[Start of Attachment]
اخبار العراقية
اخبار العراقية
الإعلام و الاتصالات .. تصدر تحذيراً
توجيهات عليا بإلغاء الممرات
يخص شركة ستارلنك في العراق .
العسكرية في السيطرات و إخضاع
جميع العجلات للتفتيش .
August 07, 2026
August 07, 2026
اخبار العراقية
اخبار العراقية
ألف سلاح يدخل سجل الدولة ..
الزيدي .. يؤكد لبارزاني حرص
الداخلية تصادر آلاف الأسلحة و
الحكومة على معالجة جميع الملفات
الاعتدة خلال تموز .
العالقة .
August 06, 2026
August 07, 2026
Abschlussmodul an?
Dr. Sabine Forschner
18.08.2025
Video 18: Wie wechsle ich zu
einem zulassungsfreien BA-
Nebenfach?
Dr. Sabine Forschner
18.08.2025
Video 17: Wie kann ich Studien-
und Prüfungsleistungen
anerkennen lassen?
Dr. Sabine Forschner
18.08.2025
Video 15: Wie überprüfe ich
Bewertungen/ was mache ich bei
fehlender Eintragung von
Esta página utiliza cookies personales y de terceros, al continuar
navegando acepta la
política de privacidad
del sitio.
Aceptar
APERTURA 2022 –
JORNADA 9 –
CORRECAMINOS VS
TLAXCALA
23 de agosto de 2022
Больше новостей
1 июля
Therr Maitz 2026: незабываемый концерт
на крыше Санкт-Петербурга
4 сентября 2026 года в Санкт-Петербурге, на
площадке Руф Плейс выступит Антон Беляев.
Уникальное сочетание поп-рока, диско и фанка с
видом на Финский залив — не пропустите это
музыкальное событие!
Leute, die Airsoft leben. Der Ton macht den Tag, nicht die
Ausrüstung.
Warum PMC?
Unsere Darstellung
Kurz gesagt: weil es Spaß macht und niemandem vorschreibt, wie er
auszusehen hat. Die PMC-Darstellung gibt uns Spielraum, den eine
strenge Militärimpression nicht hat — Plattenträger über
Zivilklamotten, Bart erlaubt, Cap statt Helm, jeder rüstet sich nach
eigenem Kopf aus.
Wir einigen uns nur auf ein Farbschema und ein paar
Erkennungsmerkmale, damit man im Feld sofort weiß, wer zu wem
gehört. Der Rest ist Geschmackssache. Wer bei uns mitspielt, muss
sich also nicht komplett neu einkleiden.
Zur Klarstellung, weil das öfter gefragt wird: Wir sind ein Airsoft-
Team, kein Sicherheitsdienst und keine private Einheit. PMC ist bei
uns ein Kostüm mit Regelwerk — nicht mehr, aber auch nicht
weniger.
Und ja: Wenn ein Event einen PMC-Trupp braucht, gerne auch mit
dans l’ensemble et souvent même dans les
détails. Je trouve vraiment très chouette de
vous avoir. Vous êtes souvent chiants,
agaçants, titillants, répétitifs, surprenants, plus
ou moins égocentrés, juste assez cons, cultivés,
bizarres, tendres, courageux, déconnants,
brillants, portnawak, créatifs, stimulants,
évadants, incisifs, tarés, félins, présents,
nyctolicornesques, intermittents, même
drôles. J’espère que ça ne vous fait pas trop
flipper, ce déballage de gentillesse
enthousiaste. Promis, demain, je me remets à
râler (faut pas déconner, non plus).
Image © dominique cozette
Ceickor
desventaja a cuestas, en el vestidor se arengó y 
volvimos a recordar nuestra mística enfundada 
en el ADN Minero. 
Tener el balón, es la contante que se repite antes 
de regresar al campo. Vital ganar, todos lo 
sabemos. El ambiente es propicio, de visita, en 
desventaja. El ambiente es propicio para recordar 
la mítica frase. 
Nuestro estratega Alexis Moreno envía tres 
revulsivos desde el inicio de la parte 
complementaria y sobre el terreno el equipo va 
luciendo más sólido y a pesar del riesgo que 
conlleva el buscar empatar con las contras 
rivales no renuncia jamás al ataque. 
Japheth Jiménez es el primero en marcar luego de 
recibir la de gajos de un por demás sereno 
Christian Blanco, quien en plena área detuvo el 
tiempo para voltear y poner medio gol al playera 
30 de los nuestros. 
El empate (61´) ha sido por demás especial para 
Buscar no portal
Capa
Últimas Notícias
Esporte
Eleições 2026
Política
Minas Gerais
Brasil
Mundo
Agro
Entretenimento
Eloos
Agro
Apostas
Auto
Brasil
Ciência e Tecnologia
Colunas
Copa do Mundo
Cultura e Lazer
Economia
[End of Attachment]
▶ [WORK INSTRUCTION]: Reproduce the data with each occurrence of "Agro" replaced by "Agronegócio". Leave every other character unchanged.

▶ [REPLY TO THE TASK]:
اخبار العراقية
اخبار العراقية
الإعلام و الاتصالات .. تصدر تحذيراً
توجيهات عليا بإلغاء الممرات
يخص شركة ستارلنك في العراق .
العسكرية في السيطرات و إخضاع
جميع العجلات للتفتيش .
August 07, 2026
August 07, 2026
اخبار العراقية
اخبار العراقية
ألف سلاح يدخل سجل الدولة ..
الزيدي .. يؤكد لبارزاني حرص
الداخلية تصادر آلاف الأسلحة و
الحكومة على معالجة جميع الملفات
الاعتدة خلال تموز .
العالقة .
August 06, 2026
August 07, 2026
Abschlussmodul an?
Dr. Sabine Forschner
18.08.2025
Video 18: Wie wechsle ich zu
einem zulassungsfreien BA-
Nebenfach?
Dr. Sabine Forschner
18.08.2025
Video 17: Wie kann ich Studien-
und Prüfungsleistungen
anerkennen lassen?
Dr. Sabine Forschner
18.08.2025
Video 15: Wie überprüfe ich
Bewertungen/ was mache ich bei
fehlender Eintragung von
Esta página utiliza cookies personales y de terceros, al continuar
navegando acepta la
política de privacidad
del sitio.
Aceptar
APERTURA 2022 –
JORNADA 9 –
CORRECAMINOS VS
TLAXCALA
23 de agosto de 2022
Больше новостей
1 июля
Therr Maitz 2026: незабываемый концерт
на крыше Санкт-Петербурга
4 сентября 2026 года в Санкт-Петербурге, на
площадке Руф Плейс выступит Антон Беляев.
Уникальное сочетание поп-рока, диско и фанка с
видом на Финский залив — не пропустите это
музыкальное событие!
Leute, die Airsoft leben. Der Ton macht den Tag, nicht die
Ausrüstung.
Warum PMC?
Unsere Darstellung
Kurz gesagt: weil es Spaß macht und niemandem vorschreibt, wie er
auszusehen hat. Die PMC-Darstellung gibt uns Spielraum, den eine
strenge Militärimpression nicht hat — Plattenträger über
Zivilklamotten, Bart erlaubt, Cap statt Helm, jeder rüstet sich nach
eigenem Kopf aus.
Wir einigen uns nur auf ein Farbschema und ein paar
Erkennungsmerkmale, damit man im Feld sofort weiß, wer zu wem
gehört. Der Rest ist Geschmackssache. Wer bei uns mitspielt, muss
sich also nicht komplett neu einkleiden.
Zur Klarstellung, weil das öfter gefragt wird: Wir sind ein Airsoft-
Team, kein Sicherheitsdienst und keine private Einheit. PMC ist bei
uns ein Kostüm mit Regelwerk — nicht mehr, aber auch nicht
weniger.
Und ja: Wenn ein Event einen PMC-Trupp braucht, gerne auch mit
dans l’ensemble et souvent même dans les
détails. Je trouve vraiment très chouette de
vous avoir. Vous êtes souvent chiants,
agaçants, titillants, répétitifs, surprenants, plus
ou moins égocentrés, juste assez cons, cultivés,
bizarres, tendres, courageux, déconnants,
brillants, portnawak, créatifs, stimulants,
évadants, incisifs, tarés, félins, présents,
nyctolicornesques, intermittents, même
drôles. J’espère que ça ne vous fait pas trop
flipper, ce déballage de gentillesse
enthousiaste. Promis, demain, je me remets à
râler (faut pas déconner, non plus).
Image © dominique cozette
Ceickor
desventaja a cuestas, en el vestidor se arengó y 
volvimos a recordar nuestra mística enfundada 
en el ADN Minero. 
Tener el balón, es la contante que se repite antes 
de regresar al campo. Vital ganar, todos lo 
sabemos. El ambiente es propicio, de visita, en 
desventaja. El ambiente es propicio para recordar 
la mítica frase. 
Nuestro estratega Alexis Moreno envía tres 
revulsivos desde el inicio de la parte 
complementaria y sobre el terreno el equipo va 
luciendo más sólido y a pesar del riesgo que 
conlleva el buscar empatar con las contras 
rivales no renuncia jamás al ataque. 
Japheth Jiménez es el primero en marcar luego de 
recibir la de gajos de un por demás sereno 
Christian Blanco, quien en plena área detuvo el 
tiempo para voltear y poner medio gol al playera 
30 de los nuestros. 
El empate (61´) ha sido por demás especial para 
Buscar no portal
Capa
Últimas Notícias
Esporte
Eleições 2026
Política
Minas Gerais
Brasil
Mundo
Agronegócio
Entretenimento
Eloos
Agronegócio
Apostas
Auto
Brasil
Ciência e Tecnologia
Colunas
Copa do Mundo
Cultura e Lazer
Economia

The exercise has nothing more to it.